If they weren’t already, the Toronto Blue Jays are about to become two things: the clear-cut favorites to win the AL-East and a juggernaut to be feared in the postseason. Starting pitcher Marcus Stroman, who landed on the disabled list in early March with a torn ACL, is set to begin a rehab assignment on September 2 and, barring any setbacks, is likely to make his return to the majors on September 12 against none other than the New York Yankees.
Why is Stroman’s return significant? Well, first of all, it bears acknowledging that the Jays currently boast the top offense in the major leagues; not just the American League, all of baseball. They lead every other team, significantly, in runs scored, runs batted in, doubles, on base percentage, and slugging percentage, and are second to the Houston Astros in home runs by just one long ball. That alone makes them a challenge for any opponent in the playoffs.
However, it is often said that pitching wins in October. If that is indeed the case, then currently Toronto is in some trouble. Even with the addition of David Price, their pitching staff ranks just 12th in baseball. Better than average, sure, but not by much. Their top two guys, aside from Price, are R.A. Dickey and Mark Buehrle. Dickey has been the definition of mediocre this season. Though he has been an innings-eater for the Jays, his 8-10 record and 4.26 earned run average are certainly nothing to write home about. And while Mark Buehrle has likely far exceeded any expectations for this season (at one point he had rattled off 13 consecutive quality starts) he has struggled in his last two outings and may be starting to show his age.

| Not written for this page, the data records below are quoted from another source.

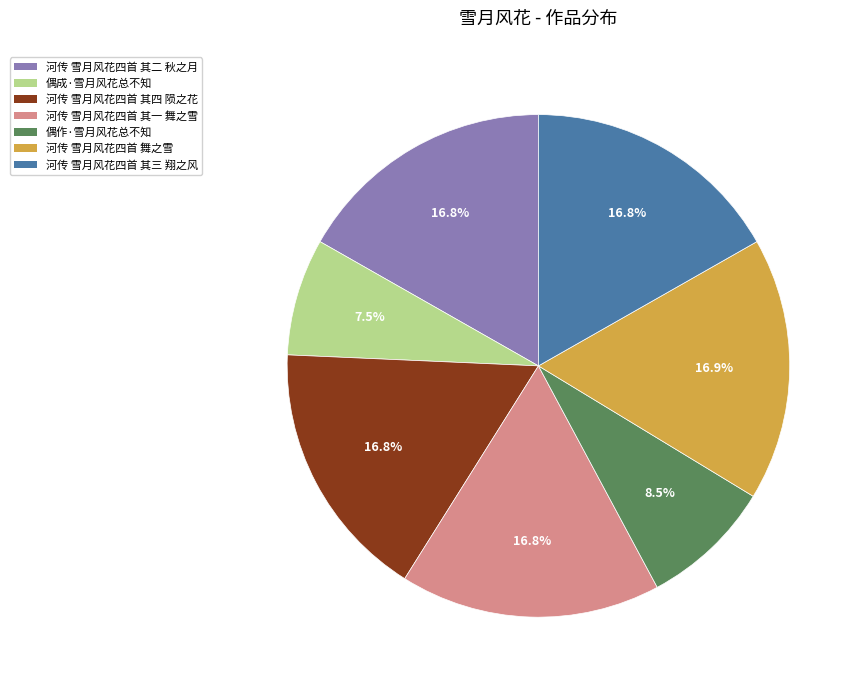

True or false: 河传 雪月风花四首 其一 舞之雪 accounts for 3% of the total.

False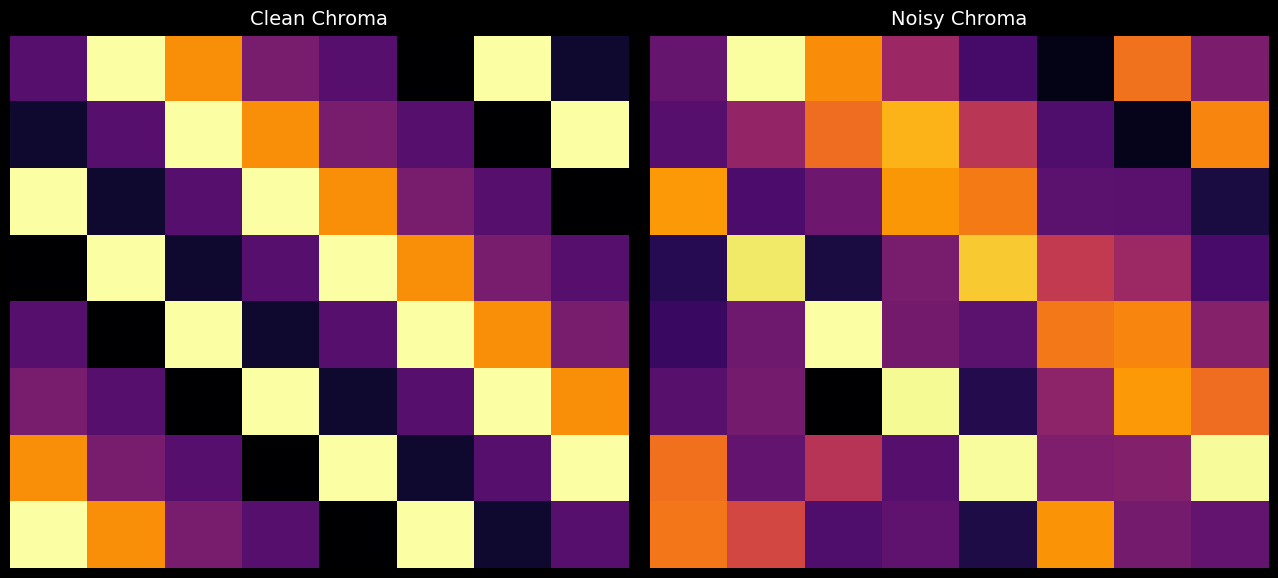

What is the difference between the highest and lowest values at 3?

0.7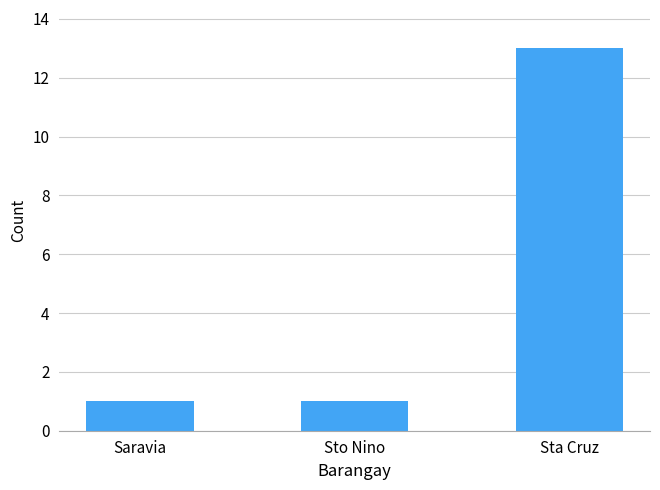

Which has a higher value, Saravia or Sta Cruz?

Sta Cruz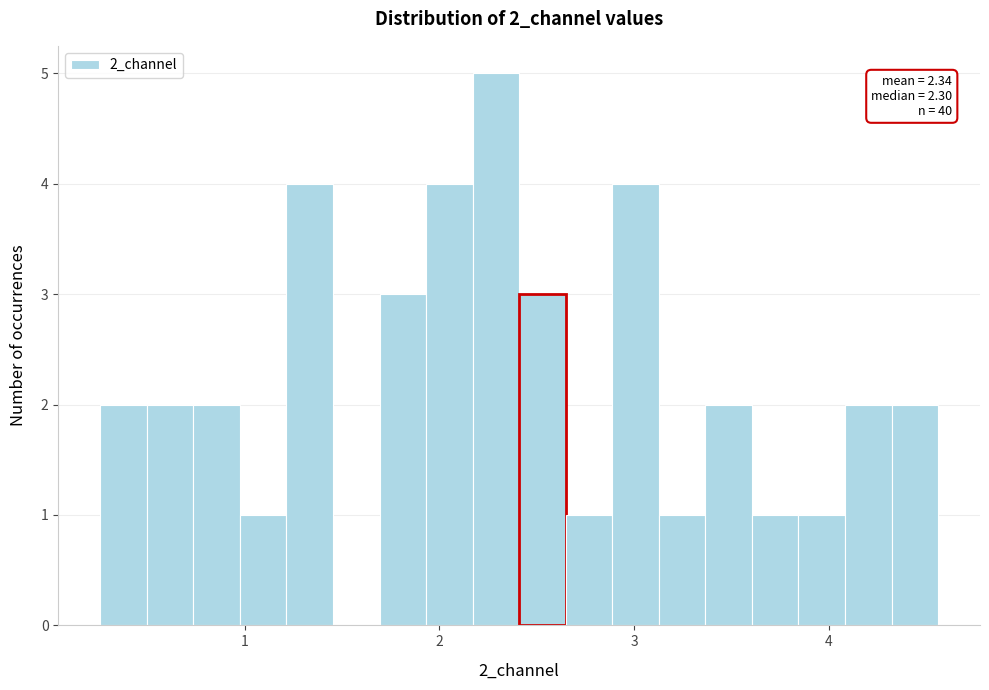

Read against the x-axis, roughly where is the centre of the tallest bar?

2.3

Stroman’s return gives a huge boost to the pitching staff and gives the Blue Jays their best chance to win the AL East for the first time since 1993. Before his knee injury, and before the acquisition of Price, Stroman looked locked in as the ace of Toronto’s staff. Last year, in his rookie campaign, Stroman was excellent. In 130.2 innings pitched, Stroman compiled a 3.65 ERA to go along with a 1.17 WHIP, a record of 11-6, and 111 strikeouts compared to just 28 walks. That kind of strikeout power pared with that level of precision is a rare and valuable combination in a pitcher, and Stroman has it.
His numbers last season far exceed those of Buerhle or Dickey. Buehrle had a slight edge in ERA, but other than that Stroman was the superior hurler. His numbers also weren’t that far behind Price’s. Price had far more strikeouts, but he also pitched 117.2 more innings than Stroman did. Given then same amount of innings and Stroman’s already high strikeout rate, he may have come very close to matching Price in that area as well.
Situationally, this could not have come at a better time for the Blue Jays. It gives them a clear number two in the rotation behind Price for the remainder of the season, and a definite number two starter for the postseaon as well. Not only that, Stroman will be fresh; while rehab is not exactly a vacation, he is far better rested than any pitcher he is likely to be matched up with in the playoffs. Given how long and grueling the baseball season is, and the kind of toll it can take on the mental and physical states of players, this could be a significant advantage for Toronto.
Stroman is also set to make his return against the Yankees who, it just so happens, are the Jays’ top rivals for the division title. Toronto currently owns a slim lead over New York in the standings, but 1.5 games can disappear quickly. Stroman’s presence, and the fact that he is likely to face the Yankees in his first game back, will give Toronto a much better chance of tightening their grip on the division.
Unless something goes horribly awry, this news essentially assures the Jays of a playoff spot, and may have even won them the East. The other playoff contenders are officially on notice: the Blue Jays are coming.